Sorotan tersebut muncul karena hingga kini publik belum memperoleh informasi yang jelas mengenai seberapa besar kontribusi retribusi PBG terhadap Pendapatan Asli Daerah (PAD) Purwakarta pada tahun 2025.
Padahal, PBG tidak hanya berfungsi sebagai instrumen pengendalian pembangunan, tetapi juga menjadi salah satu sumber pendapatan daerah.
Sebagaimana diatur dalam Peraturan Pemerintah Nomor 16 Tahun 2021, PBG merupakan perizinan yang diberikan kepada pemilik bangunan gedung untuk melakukan pembangunan baru, perubahan, perluasan, pengurangan, dan/atau pemeliharaan bangunan gedung sesuai standar teknis yang telah ditetapkan.
Sekretaris DPC Pospera Purwakarta, Panuntun Catur Supangkat, mengatakan bahwa di tengah gencarnya kegiatan sosialisasi PBG yang dilakukan oleh DPUTR, masyarakat mulai mempertanyakan dampak nyata dari kegiatan tersebut terhadap peningkatan PAD.
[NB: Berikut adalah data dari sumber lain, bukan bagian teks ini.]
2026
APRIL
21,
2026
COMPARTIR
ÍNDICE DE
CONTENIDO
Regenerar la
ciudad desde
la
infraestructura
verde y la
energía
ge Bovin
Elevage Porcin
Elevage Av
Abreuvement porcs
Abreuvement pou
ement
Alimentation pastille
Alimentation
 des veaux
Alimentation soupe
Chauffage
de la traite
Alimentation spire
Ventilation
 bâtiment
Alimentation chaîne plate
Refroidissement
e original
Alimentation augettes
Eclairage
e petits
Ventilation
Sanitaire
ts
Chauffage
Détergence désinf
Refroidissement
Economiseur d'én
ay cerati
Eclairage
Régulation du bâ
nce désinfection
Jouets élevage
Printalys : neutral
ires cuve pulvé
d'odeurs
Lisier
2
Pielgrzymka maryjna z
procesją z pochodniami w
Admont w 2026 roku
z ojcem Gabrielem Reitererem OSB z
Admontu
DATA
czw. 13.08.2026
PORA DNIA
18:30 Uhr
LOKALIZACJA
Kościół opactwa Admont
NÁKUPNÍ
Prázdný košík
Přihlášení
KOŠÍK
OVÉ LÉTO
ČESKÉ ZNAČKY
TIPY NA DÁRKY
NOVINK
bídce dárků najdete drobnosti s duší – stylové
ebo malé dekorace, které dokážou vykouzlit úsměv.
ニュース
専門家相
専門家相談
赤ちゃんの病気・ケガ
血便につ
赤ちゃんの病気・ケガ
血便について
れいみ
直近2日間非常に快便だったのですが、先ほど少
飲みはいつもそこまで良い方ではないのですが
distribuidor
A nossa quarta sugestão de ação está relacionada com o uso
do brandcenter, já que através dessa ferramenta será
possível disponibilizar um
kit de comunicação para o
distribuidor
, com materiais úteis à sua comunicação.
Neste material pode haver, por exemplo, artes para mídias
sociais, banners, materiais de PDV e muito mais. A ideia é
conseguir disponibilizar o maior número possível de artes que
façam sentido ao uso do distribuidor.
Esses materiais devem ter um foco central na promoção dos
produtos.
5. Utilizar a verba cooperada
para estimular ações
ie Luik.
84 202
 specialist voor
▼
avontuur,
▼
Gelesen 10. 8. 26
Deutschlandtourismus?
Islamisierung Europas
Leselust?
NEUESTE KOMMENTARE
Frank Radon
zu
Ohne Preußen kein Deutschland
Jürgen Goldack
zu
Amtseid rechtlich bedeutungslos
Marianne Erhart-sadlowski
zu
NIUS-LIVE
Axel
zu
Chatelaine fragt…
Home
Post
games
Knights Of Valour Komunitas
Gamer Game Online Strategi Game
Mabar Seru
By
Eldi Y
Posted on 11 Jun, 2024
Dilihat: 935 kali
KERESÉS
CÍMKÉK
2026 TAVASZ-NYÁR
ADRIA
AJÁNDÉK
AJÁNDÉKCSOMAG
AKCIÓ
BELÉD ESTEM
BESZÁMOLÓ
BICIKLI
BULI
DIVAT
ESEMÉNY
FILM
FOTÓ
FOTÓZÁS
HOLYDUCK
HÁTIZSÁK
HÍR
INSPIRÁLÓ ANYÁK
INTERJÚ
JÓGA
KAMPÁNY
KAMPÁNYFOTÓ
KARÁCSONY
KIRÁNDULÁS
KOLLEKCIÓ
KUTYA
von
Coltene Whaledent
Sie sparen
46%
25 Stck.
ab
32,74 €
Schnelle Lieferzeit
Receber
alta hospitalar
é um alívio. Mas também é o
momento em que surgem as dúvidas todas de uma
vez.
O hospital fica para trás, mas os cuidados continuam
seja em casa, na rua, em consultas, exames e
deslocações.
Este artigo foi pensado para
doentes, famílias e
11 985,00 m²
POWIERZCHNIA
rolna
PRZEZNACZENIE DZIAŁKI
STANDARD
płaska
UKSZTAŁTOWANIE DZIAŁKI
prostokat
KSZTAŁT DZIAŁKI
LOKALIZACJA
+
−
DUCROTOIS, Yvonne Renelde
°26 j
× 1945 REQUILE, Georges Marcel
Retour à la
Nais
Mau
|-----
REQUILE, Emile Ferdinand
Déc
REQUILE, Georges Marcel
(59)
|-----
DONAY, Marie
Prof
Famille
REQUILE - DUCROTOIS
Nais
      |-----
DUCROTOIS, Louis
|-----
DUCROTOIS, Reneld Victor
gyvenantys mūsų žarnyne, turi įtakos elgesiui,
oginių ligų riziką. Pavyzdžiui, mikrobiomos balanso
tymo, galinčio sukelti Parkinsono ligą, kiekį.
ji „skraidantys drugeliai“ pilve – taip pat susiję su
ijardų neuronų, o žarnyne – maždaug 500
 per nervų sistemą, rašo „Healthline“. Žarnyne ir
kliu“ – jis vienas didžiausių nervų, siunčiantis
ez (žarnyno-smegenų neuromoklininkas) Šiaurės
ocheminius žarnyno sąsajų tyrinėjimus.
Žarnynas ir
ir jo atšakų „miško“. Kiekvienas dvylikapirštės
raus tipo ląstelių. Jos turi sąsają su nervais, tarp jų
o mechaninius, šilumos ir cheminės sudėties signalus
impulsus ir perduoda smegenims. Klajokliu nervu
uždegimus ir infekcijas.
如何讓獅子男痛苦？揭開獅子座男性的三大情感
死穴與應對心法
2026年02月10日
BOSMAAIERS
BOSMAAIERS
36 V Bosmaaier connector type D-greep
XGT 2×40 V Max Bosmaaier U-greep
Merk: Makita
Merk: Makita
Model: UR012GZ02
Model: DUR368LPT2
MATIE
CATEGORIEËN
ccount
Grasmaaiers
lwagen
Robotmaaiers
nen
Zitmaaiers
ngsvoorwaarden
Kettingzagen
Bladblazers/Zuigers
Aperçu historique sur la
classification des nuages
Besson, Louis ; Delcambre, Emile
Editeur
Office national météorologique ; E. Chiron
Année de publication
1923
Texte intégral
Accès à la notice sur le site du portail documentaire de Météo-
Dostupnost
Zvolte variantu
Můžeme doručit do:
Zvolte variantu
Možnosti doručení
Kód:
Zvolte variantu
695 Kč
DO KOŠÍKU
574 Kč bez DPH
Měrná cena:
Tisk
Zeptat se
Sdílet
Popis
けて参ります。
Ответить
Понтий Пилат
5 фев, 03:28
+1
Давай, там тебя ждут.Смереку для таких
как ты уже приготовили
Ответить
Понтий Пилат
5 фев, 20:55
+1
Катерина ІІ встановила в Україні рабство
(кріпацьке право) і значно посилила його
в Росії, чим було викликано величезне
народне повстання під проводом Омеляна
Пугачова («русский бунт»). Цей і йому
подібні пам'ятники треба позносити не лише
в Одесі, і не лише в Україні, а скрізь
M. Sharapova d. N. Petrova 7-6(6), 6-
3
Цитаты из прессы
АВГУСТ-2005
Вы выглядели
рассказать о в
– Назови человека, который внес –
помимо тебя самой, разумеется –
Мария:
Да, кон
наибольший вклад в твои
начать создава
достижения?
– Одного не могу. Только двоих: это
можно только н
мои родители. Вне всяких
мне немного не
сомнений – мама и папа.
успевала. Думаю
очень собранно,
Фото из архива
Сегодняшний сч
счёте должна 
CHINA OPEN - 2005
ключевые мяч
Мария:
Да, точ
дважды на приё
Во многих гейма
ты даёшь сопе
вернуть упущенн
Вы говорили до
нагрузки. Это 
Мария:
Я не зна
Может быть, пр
“Di tengah gencarnya penyuluhan, publik berhak tahu hasil riilnya. Berapa capaian PAD dari retribusi PBG sepanjang tahun 2025?” ujar Catur.
Ia mengingatkan agar anggaran yang digelontorkan untuk kegiatan sosialisasi tidak hanya berhenti pada kegiatan seremonial semata, tetapi benar-benar memberikan dampak signifikan bagi pendapatan daerah dan tertibnya perizinan bangunan.
“Jangan sampai anggaran besar hanya habis untuk kegiatan seremonial, tanpa dampak signifikan terhadap peningkatan pendapatan,” tegasnya.
Menurut Pospera, transparansi data retribusi PBG serta evaluasi menyeluruh atas efektivitas sosialisasi menjadi hal penting agar kebijakan perizinan bangunan dapat berjalan optimal, akuntabel, dan memberikan manfaat nyata bagi pembangunan daerah serta keuangan Kabupaten Purwakarta.
"Jangan sampai anggaran tersebut dijadikan bacakan oknum, jika ditemukan,kami akan layangkan surat laporan ke APH,"tegasnya.